加えて、地域社会側にも、少子高齢化や労働人口の高齢化、中小企業における従業員の健康管理に対する施策の健康経営の継続難といった課題が存在していた。そこで両社が着目したのが、「健康経営」を起点にした新たな接点づくりだ。
SmileJapanは、理学療法士の知見を背景に、企業の健康課題をデータで可視化し、ワークショップを通じて従業員自身が解決策を考える支援を行っている。今回はこのノウハウと、東レアローズ静岡が持つブランド力、選手アセット、ファンとの接点を掛け合わせることで、企業向け健康支援プログラムの事業化を目指した。
プロジェクトではまず、東レアローズ静岡の社内でプログラムを体験・検証。その後、地元企業へと展開していく流れを設計した。実際のワークショップでは、アンケート結果をもとに健康課題を整理し、従業員同士が日常業務の中で感じている不調や悩みを共有。業務中には可視化されにくい課題が、対話を通じて浮かび上がったという。
東レアローズ静岡の担当者は、「普段の業務以外の文脈でコミュニケーションが生まれ、女性従業員を含めた多様な悩みを共有する時間になった。その後の業務でもコミュニケーションが取りやすくなった」と振り返った。
さらに地元企業を対象にした実証では、首・肩まわりの症状が強いという結果を踏まえ、バレーボールの動きと運動療法を組み合わせたプログラムを開発。選手協力のもと動画コンテンツも制作し、参加者に配布した。10日間の実証期間において、運動プログラムの満足度は83%、継続意向は100%という高い結果が得られた。
▲首・肩まわりの不調改善を目的に、バレーボールの動きと運動療法を組み合わせた内容となっている
本プロジェクトのポイントは、健康経営そのものを正面から訴求するのではなく、スポーツチームを入り口にすることで、企業側が自然に参加しやすくなった点にある。SmileJapan側からは、「スポーツが企業の中に自然に入っていき、従業員との接点が生まれる感覚があった。外から健康行動を促すのではなく、クラブが中に入って支える存在として機能した」との手応えが語られた。

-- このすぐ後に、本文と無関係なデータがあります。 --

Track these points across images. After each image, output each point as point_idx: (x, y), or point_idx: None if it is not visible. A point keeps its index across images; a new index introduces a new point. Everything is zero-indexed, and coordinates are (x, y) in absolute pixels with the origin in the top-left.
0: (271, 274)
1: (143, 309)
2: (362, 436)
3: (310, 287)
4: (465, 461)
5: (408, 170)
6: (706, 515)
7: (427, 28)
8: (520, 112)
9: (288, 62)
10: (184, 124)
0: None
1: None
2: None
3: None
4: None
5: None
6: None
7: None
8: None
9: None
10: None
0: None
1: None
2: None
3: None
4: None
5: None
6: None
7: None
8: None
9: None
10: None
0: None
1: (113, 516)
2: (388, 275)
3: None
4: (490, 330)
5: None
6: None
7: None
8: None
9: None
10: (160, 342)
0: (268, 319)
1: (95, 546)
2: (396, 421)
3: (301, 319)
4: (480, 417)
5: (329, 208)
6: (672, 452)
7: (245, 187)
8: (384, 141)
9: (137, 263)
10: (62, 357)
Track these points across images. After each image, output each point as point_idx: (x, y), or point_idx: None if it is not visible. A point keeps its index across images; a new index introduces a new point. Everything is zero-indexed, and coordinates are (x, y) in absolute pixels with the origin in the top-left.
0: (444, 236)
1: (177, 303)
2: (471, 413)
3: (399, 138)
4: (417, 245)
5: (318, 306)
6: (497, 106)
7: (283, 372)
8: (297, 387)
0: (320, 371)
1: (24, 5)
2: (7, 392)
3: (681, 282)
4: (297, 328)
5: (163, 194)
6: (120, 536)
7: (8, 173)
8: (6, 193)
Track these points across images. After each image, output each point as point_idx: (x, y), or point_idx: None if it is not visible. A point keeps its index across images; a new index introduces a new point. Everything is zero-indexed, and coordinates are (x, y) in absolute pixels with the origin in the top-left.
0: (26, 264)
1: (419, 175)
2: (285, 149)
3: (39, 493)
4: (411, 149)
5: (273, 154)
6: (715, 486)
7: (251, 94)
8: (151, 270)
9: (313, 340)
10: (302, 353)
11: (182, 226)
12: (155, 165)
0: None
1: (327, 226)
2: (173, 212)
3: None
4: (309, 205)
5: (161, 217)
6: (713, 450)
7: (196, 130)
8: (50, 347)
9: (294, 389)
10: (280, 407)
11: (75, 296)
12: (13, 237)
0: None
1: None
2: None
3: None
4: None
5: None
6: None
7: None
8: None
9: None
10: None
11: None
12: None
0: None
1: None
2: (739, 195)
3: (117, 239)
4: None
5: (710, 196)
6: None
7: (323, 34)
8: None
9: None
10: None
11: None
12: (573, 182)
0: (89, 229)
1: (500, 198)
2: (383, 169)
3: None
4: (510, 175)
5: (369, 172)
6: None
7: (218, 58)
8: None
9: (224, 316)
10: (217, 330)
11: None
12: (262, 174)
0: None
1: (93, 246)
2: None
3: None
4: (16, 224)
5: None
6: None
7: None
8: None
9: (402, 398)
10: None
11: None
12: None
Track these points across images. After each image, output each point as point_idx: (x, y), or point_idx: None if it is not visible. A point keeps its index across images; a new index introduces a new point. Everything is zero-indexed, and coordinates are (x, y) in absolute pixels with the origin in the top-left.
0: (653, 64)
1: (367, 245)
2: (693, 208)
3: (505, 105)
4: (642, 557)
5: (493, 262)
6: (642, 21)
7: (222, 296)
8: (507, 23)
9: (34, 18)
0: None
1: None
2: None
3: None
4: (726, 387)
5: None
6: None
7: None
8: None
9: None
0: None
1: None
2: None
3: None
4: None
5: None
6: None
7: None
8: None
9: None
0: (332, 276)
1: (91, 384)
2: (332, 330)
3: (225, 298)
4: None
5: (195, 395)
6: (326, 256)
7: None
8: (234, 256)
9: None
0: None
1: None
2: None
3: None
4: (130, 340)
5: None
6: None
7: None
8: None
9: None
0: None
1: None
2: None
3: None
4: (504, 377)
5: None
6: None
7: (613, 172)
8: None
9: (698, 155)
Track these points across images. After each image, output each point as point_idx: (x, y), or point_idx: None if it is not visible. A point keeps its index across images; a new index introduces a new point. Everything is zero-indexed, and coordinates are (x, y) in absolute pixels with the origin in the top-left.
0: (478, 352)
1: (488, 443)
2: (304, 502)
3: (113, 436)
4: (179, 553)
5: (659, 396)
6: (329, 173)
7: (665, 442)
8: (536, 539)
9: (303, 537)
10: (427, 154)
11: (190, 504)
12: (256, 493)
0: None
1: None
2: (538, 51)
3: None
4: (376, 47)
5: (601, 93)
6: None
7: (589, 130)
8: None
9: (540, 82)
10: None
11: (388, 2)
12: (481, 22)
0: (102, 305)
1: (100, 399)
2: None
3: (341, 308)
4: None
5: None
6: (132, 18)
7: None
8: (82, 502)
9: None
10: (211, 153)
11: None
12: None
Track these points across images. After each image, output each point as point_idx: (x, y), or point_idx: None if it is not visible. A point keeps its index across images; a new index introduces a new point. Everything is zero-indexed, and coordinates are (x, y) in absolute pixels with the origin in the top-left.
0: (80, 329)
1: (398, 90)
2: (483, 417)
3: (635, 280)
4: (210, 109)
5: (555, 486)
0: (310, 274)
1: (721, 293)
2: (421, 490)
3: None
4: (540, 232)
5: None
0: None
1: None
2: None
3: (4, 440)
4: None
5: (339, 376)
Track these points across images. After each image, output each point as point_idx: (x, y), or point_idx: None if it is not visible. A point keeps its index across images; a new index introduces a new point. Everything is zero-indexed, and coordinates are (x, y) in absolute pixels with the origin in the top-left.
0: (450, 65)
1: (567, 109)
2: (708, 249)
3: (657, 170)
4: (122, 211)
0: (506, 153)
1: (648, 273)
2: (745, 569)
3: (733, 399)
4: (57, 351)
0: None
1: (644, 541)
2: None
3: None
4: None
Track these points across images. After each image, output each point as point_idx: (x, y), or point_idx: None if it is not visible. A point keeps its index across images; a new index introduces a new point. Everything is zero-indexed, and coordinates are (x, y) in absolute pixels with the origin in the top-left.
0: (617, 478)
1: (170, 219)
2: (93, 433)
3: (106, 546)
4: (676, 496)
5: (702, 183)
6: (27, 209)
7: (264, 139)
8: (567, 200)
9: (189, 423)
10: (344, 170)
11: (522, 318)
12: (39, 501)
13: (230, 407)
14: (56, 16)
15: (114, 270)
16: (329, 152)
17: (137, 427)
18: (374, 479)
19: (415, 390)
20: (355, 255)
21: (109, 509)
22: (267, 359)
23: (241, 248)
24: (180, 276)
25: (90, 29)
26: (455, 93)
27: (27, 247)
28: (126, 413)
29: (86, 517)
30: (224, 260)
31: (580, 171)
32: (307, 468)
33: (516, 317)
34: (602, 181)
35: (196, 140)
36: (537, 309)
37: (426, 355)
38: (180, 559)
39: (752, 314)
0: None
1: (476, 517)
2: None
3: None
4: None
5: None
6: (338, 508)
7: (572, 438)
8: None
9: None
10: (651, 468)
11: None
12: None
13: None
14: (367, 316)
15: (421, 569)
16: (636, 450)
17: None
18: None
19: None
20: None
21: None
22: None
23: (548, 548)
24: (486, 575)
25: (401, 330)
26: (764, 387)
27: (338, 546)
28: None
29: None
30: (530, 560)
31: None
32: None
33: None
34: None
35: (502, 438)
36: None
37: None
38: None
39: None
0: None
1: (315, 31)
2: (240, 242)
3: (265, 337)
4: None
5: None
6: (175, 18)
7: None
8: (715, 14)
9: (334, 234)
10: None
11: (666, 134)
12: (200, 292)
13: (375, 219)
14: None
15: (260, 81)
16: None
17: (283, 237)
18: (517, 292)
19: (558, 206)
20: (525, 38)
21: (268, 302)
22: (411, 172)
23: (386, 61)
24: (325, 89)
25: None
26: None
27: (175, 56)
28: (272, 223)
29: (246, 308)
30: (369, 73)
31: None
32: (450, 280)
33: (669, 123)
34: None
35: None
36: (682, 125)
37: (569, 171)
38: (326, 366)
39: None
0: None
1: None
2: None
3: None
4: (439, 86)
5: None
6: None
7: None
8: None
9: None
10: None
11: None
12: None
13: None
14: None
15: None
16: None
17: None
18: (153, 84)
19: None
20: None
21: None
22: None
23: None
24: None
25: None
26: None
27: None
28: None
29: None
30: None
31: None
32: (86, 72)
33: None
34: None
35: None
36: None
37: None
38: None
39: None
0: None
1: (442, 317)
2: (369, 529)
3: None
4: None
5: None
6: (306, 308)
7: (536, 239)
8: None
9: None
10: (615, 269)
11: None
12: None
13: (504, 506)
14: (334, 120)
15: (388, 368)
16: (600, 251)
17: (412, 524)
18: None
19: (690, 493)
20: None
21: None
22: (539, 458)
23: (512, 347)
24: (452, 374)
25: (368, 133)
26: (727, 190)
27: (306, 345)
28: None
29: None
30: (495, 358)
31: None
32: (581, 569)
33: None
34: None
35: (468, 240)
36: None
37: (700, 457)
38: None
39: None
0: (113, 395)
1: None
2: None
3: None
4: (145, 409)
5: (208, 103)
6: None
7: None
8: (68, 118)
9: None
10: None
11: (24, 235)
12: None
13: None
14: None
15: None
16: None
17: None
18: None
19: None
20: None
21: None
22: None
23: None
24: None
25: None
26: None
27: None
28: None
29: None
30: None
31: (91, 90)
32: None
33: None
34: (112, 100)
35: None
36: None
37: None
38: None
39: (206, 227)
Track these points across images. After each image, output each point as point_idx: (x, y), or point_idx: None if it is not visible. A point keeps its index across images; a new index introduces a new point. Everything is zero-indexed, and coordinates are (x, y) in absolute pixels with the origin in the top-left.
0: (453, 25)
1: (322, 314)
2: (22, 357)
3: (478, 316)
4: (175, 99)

メンターからも、スポーツチームと組むこと自体が企業側にとって参加ハードルを下げる効果を持つことや、今後はみんなが参加したくなる名称やブランド化が重要になるといったコメントが寄せられた。
両社は今後、参加選手の拡大や動画コンテンツの充実、より多くの企業へ展開できる汎用プログラムの開発を進める方針だ。健康支援サービスを企業からの対価で提供する収益モデルも視野に入れており、クラブ・企業・地域社会の三方良しの循環づくりが期待される。
【CO-CREATION PITCH②】藤枝MYFC×UKIWA――リユースカップを起点に、ファンと地域を巻き込む環境アクションへ
続いて登壇したのは、Jリーグクラブ・藤枝MYFCと、牧之原市発の環境系スタートアップのUKIWAだ。藤枝MYFCは、藤枝市、焼津市、島田市、牧之原市、吉田町、川根本町をホームタウンとする2009年創立のサッカークラブだ。
藤枝MYFCは、地域と共に歩み続けるためのホームタウン活動の軸として、「気候アクション」「インクルーシブな社会へ」「地域コミュニティの醸成」の3テーマを掲げている。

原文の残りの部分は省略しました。